Комната оказалась гораздо больше, чем ей помнилось. Сразу бросились в глаза стены, оклеенные нежно-золотистыми обоями, солнечно-оранжевые занавески, скромная, но аккуратная дубовая мебель.

Но в следующий миг все ее внимание обратилось на молодую женщину, сидящую у огня с плачущим ребенком на руках.

Женщина была прехорошенькой — личико сердечком, темные волосы с модной стрижкой «паж», миндалевидные глаза. Но сейчас лицо ее было искажено страхом.

Ребенок, на вид лет трех, вопил во весь голос. Кровь была повсюду: у него на ногах, на платье матери, на полу…

— Я пыталась наложить ему жгут, — срывающимся от волнения голосом сообщила миссис Арчер.

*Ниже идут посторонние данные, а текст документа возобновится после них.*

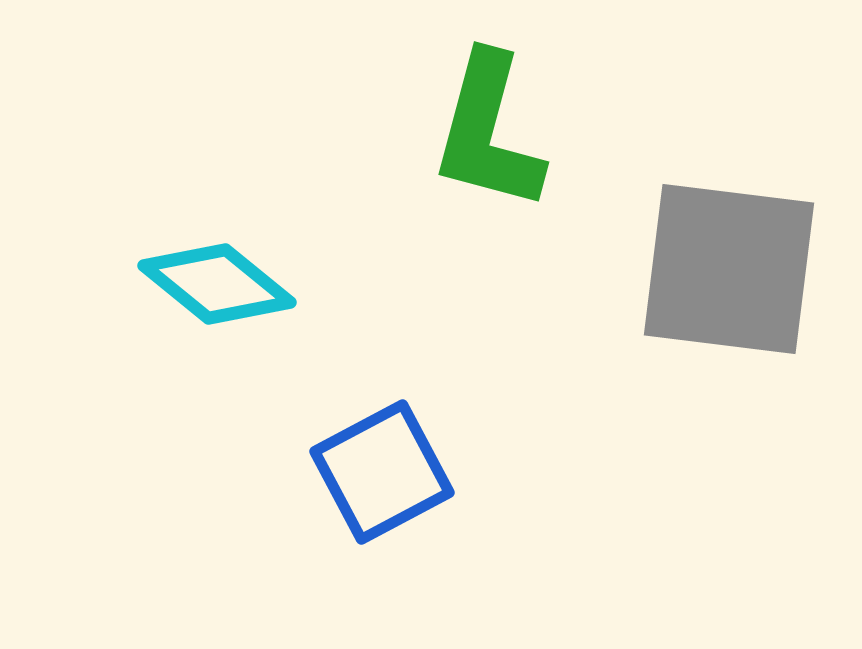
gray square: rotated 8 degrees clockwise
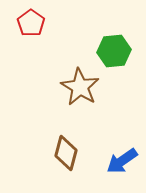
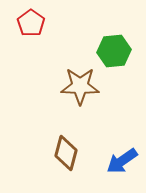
brown star: moved 1 px up; rotated 30 degrees counterclockwise
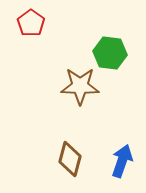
green hexagon: moved 4 px left, 2 px down; rotated 12 degrees clockwise
brown diamond: moved 4 px right, 6 px down
blue arrow: rotated 144 degrees clockwise
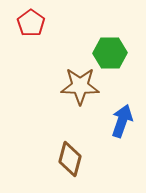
green hexagon: rotated 8 degrees counterclockwise
blue arrow: moved 40 px up
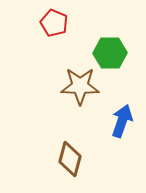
red pentagon: moved 23 px right; rotated 12 degrees counterclockwise
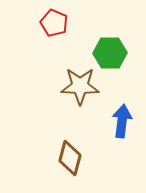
blue arrow: rotated 12 degrees counterclockwise
brown diamond: moved 1 px up
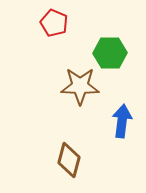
brown diamond: moved 1 px left, 2 px down
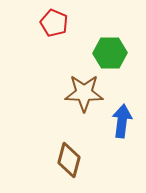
brown star: moved 4 px right, 7 px down
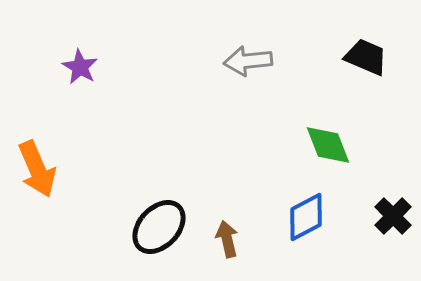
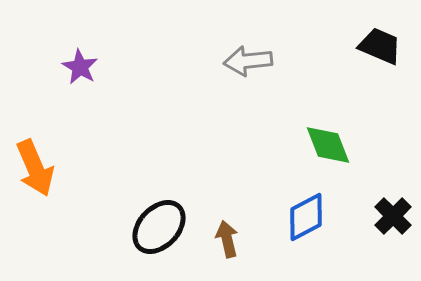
black trapezoid: moved 14 px right, 11 px up
orange arrow: moved 2 px left, 1 px up
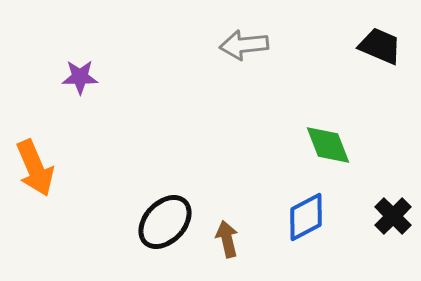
gray arrow: moved 4 px left, 16 px up
purple star: moved 10 px down; rotated 30 degrees counterclockwise
black ellipse: moved 6 px right, 5 px up
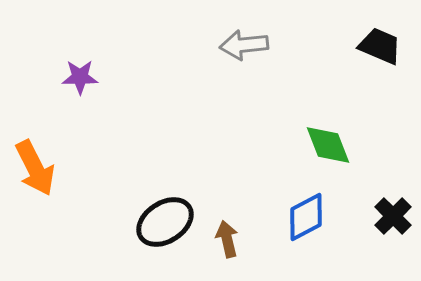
orange arrow: rotated 4 degrees counterclockwise
black ellipse: rotated 14 degrees clockwise
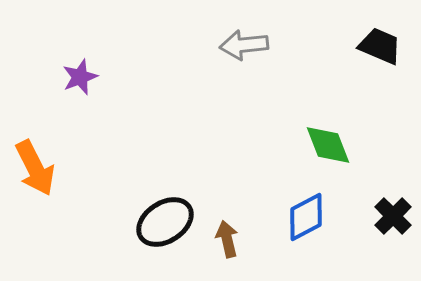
purple star: rotated 21 degrees counterclockwise
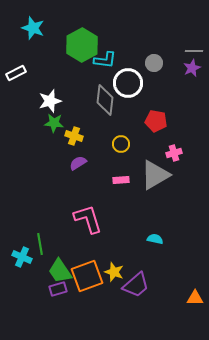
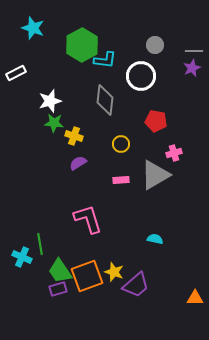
gray circle: moved 1 px right, 18 px up
white circle: moved 13 px right, 7 px up
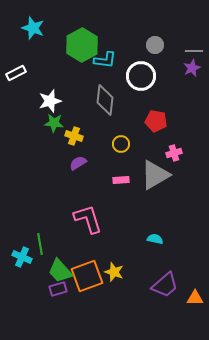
green trapezoid: rotated 8 degrees counterclockwise
purple trapezoid: moved 29 px right
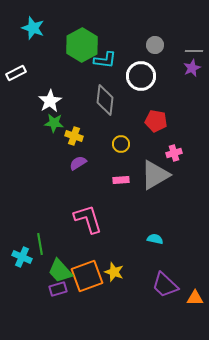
white star: rotated 15 degrees counterclockwise
purple trapezoid: rotated 84 degrees clockwise
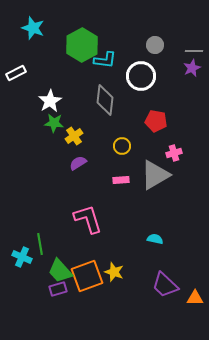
yellow cross: rotated 36 degrees clockwise
yellow circle: moved 1 px right, 2 px down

— Вы все сделали правильно, — ободрил ее доктор. — Не беспокойтесь, через несколько минут мы все исправим.

На левой руке мальчугана зияла огромная уродливая рана, казалось перерезавшая ручку почти пополам.

— Горячей воды, — коротко приказал доктор, — и тазик, если есть.

Летчик беспомощно застыл, в ужасе глядя на окровавленного сына. Мона и Майкл поспешили в тесную кухоньку.

Майкл нашел большую миску, а Мона включила электрический чайник. Вернувшись в гостиную с горячей водой, она услышала слабый голос миссис Арчер:

— Простите, но я… я, кажется, сейчас упаду в обморок!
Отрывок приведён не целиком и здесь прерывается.